Updated: May 30, 2010 at 12:00 am
Nancy Grosh bought her puppy, Mika, on a whim.
“I saw her and called the kids and the husband and said: ‘You better get over here!” Grosh said.
But after Grosh got the black-and-white-spotted pup settled in at her Falcon home, she started wondering how big Mika would get. The seller had told Grosh the puppy’s mother was a border collie and lab mixture, and weighed 36 pounds. At 8 weeks old, Mika already weighs 13 pounds, and the vet said she might be part Great Pyrenees.
“My mouth was hanging open,” Grosh said. “I thought I got a border collie with maybe a little lab in her. I was just thinking 70-, 80-, 90-pound dog? I’m like: ‘Oh my gosh.’ ”
So Grosh took her pup to the Fillmore Veterinary Hospital for a DNA blood test.
Grosh is among a growing number of people using new technology to satisfy curiosity about their dog, experts say.
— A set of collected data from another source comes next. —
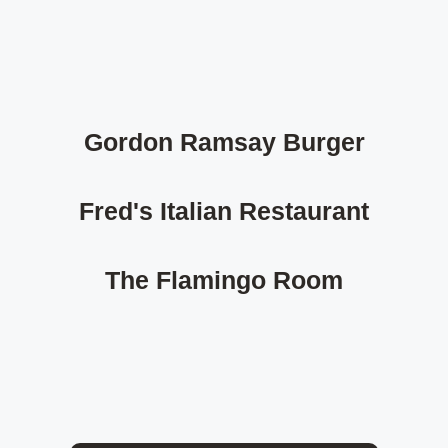
Gordon Ramsay Burger
Fred's Italian Restaurant
The Flamingo Room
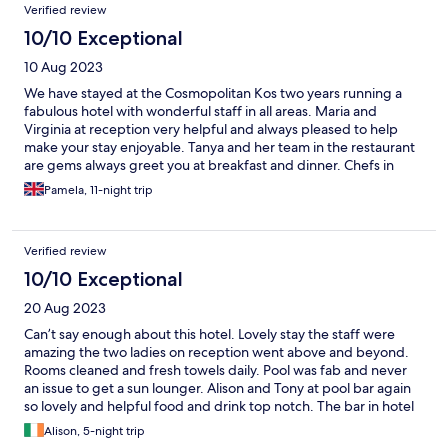
Verified review
10/10 Exceptional
10 Aug 2023
We have stayed at the Cosmopolitan Kos two years running a
fabulous hotel with wonderful staff in all areas. Maria and
Virginia at reception very helpful and always pleased to help
make your stay enjoyable. Tanya and her team in the restaurant
are gems always greet you at breakfast and dinner. Chefs in
kitchen provide excellent buffet food with outside BBQ
Pamela, 11-night trip
provided twice a week wonderful chicken pork chops and
sausages plus the buffet food.
Verified review
10/10 Exceptional
20 Aug 2023
Can’t say enough about this hotel. Lovely stay the staff were
amazing the two ladies on reception went above and beyond.
Rooms cleaned and fresh towels daily. Pool was fab and never
an issue to get a sun lounger. Alison and Tony at pool bar again
so lovely and helpful food and drink top notch. The bar in hotel
gentleman was so helpful with tips and amazing cocktails.
Alison, 5-night trip
Breakfast buffet had loads of options from breads to cereals ,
And dog DNA testing is becoming standard practice among pure-bred enthusiasts and dog breeders who want to verify the bloodlines of their animals or wean out genetic defects that plague some breeds.
In 2000, the American Kennel Club began requiring DNA profile tests to verify dog parenting and genetic identity of some registered stud dogs.
Testing has become more common among mutt owners with the development four years ago of a simple DNA mouth swab. DNA test kits first hit Petco shelves in 2008, and generated a “great response,” Thomas Kerr, national manager of third-party services, said in an e-mail.
Both Petco and PetSmart sell standard test kits, which require pet owners to swab mucus from inside the dog’s cheek and mail it to a lab. The test is 99 percent accurate at identifying 106 standard AKC breeds, said Robin Ray, marketing director for Canine Heritage Breed Test.
There are more than 1,000 dog breeds in the world. As the popularity of DNA testing grows, experts are expanding the number of breeds they can identify.
“What you see is not always what you get,” Ray said. “You can’t judge a breed by its look.”
And there is no difference in quality between a cheek swab and blood tests, Ray said.
Local breeders perform DNA tests to verify the dog’s parentage and to test for health problems. Nancy Brandewie, who breeds Rhodesian ridgebacks in Black Forest, tests for a joint problem.
“A lot of ridgebacks don’t show signs [of the disease], and people haven’t done tests and don’t understand it,” she said.
Sara Karl, a Colorado Springs Bernese mountain dog breeder, provides test kits for von Willebrand’s disease, a blood clotting condition. Karl said the Bernese Mountain Dog Club of America requires member dogs to have a DNA profile before the dog can compete in the annual competition.
Not many Colorado Springs dog owners ask about tests, staff at several area veterinary clinics said.
“When it first came out we had a couple of clients interested in it,” said Isabella Reagan at the Animal Hospital of Colorado Springs.
And no one asks about cat DNA tests, said Briargate Veterinary Clinic veterinarian Deanna Sundermann.
While DNA tests can provide vital information to the dog-breeding community, for the average pet owner — like Nancy Grosh — the test is just a way to satisfy curiosity.
“We’re going to keep her because the kids are attached to her,” she said. “But we’re kind of curious what she is.”
Grosh should hear the verdict in three to four weeks.